# PAGE EXTRACT
Begin

Coyotes Could Take on a Maple Leafs Bad Contract

Trades at the draft that involve swapping picks often only involve the draft picks themselves. But Arizona is in a little bit of a unique situation, so it’s possible the two teams could help each other with a trade like this. When I say “bad contract”, I’m obviously talking about the elephant in the room in Petr Mrazek. Although he has proven he can be a good goaltender at the NHL level in the past, his 2021-22 season could not have gone worse, and his contract isn’t one that the Maple Leafs can afford to gamble on him finding his game again. So, I’d have a hard time believing the Maple Leafs aren’t looking for a team to take on his contract.

Petr Mrazek, Toronto Maple Leafs
Petr Mrazek, Toronto Maple Leafs (Photo by Richard A. Whittaker/Icon Sportswire via Getty Images)

As of right now, the Coyotes only have Czech netminder Karel Vejmelka under contract for next season. Like I said, as much as his performance in 2021-22 didn’t help his case in any way, Mrazek is a good goalie who can find his game again. The problem is, the Maple Leafs could use his $3.8 million average annual value (AAV) in other areas to improve, and betting on him finding his game again is a massive gamble, not necessarily one that I’d imagine the team wants to take.

The Coyotes, on the other hand, absolutely can afford to make that gamble, as all of their future pieces are locked up for the foreseeable future with the exception of Lawson Crouse and Barrett Hayton, and they have $33 million in cap space according to CapFriendly. If they took Mrazek’s contract, not only would they be able to eat his salary for the next two seasons, but if he ends up finding his stride again, they could even use him as a trade chip for a team looking to add a goaltender. They would have options, whereas in Toronto’s case, it’s a matter of hoping he revives his game and lives up to his money.

End

# THE RECORDS
Begin

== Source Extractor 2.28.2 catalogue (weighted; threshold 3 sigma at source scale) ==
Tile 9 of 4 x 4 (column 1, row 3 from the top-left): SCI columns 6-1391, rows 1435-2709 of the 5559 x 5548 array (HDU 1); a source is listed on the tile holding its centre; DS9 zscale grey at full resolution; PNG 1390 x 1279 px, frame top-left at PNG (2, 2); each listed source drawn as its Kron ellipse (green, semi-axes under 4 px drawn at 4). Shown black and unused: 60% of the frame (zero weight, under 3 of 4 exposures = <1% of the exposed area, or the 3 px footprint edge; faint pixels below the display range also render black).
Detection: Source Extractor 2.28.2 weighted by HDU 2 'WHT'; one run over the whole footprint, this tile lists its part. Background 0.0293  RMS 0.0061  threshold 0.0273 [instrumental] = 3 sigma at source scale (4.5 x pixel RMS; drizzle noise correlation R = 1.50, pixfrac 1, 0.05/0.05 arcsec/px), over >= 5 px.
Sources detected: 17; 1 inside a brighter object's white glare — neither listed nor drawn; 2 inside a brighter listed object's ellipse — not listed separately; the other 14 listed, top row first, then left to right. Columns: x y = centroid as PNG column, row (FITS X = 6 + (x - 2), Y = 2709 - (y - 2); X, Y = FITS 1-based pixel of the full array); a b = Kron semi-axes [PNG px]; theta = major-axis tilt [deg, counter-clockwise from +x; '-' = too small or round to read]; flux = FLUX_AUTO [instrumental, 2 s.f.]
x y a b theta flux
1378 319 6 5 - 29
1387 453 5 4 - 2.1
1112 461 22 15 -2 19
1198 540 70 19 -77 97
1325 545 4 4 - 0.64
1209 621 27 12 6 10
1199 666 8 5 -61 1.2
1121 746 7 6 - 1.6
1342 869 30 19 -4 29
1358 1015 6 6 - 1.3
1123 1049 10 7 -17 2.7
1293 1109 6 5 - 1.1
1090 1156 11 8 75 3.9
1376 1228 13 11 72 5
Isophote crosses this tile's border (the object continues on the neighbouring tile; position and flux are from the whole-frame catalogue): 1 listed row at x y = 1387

End

# TASKS TO PERFORM
1. Copy out the entries word for word, starting at their first line and ending at the line that contains "Tile 9 of 4".
2. Continue the article about the Coyotes taking on Petr Mrazek's contract from the point where it stops.

# RESULTS BY TASK
1.
== Source Extractor 2.28.2 catalogue (weighted; threshold 3 sigma at source scale) ==
Tile 9 of 4 x 4 (column 1, row 3 from the top-left): SCI columns 6-1391, rows 1435-2709 of the 5559 x 5548 array (HDU 1); a source is listed on the tile holding its centre; DS9 zscale grey at full resolution; PNG 1390 x 1279 px, frame top-left at PNG (2, 2); each listed source drawn as its Kron ellipse (green, semi-axes under 4 px drawn at 4). Shown black and unused: 60% of the frame (zero weight, under 3 of 4 exposures = <1% of the exposed area, or the 3 px footprint edge; faint pixels below the display range also render black).

2.
The only obstacle is that Mrazek has a modified no-trade clause, and it’s unknown which teams are on his no-trade list. Having said that, after the season he had in a media hotbed like Toronto, playing in a low-key market like Arizona could be just what he needs to find his game again.

Maple Leafs Would Have to Add Pieces to Sweeten Mrazek’s Contract

As much as Mrazek’s contract wouldn’t hurt the Coyotes like it hurts the Maple Leafs, it would still be a lot to ask for them to take on his cap hit and sacrifice two second-rounders in the process. Luckily for the Maple Leafs, their improved drafting under Dubas and his scouting team have left them with assets that they can afford to move on from, and use to sweeten the pot for trades like this.

One player that comes to mind is forward Joey Anderson. He was originally acquired from the New Jersey Devils for Andreas Johnsson back in 2020, but between his two seasons with the Maple Leafs organization, he’s only appeared in a total of six NHL games. He’s a player a rebuilding team like Arizona could offer regular ice time, whereas he probably won’t get that opportunity in Toronto. Players like Alex Steeves fit the bill for this as well, but with Anderson being 23 and the most experienced at the NHL level, he’d probably be first in line for a new opportunity.

Joey Anderson Binghamton Devils
Joey Anderson with the Binghamton Devils in 2020 (Jess Starr/The Hockey Writers)

From there, the Maple Leafs could add a B-level prospect to further ease Mrazek’s contract. Somebody like Mikhail Abramov comes to mind here. Abramov was a fourth-round pick of the team in 2019 and he’s only 21, so there’s more potential there than there is with somebody like Anderson. Another option is Filip Kral, a fifth-round pick of the team in 2018 who just finished his first full season with the Toronto Marlies. The extra prospect would be somebody around the level of these two players. Somebody young with potential, but not somebody the Maple Leafs need on the team within the next few seasons.

A Hypothetical Trade Between Toronto and Arizona

As I said before, the Maple Leafs haven’t been afraid to trade down in the past, and the situation seems like something that could work for both sides. If I had to throw together a hypothetical trade, it would probably look something like this.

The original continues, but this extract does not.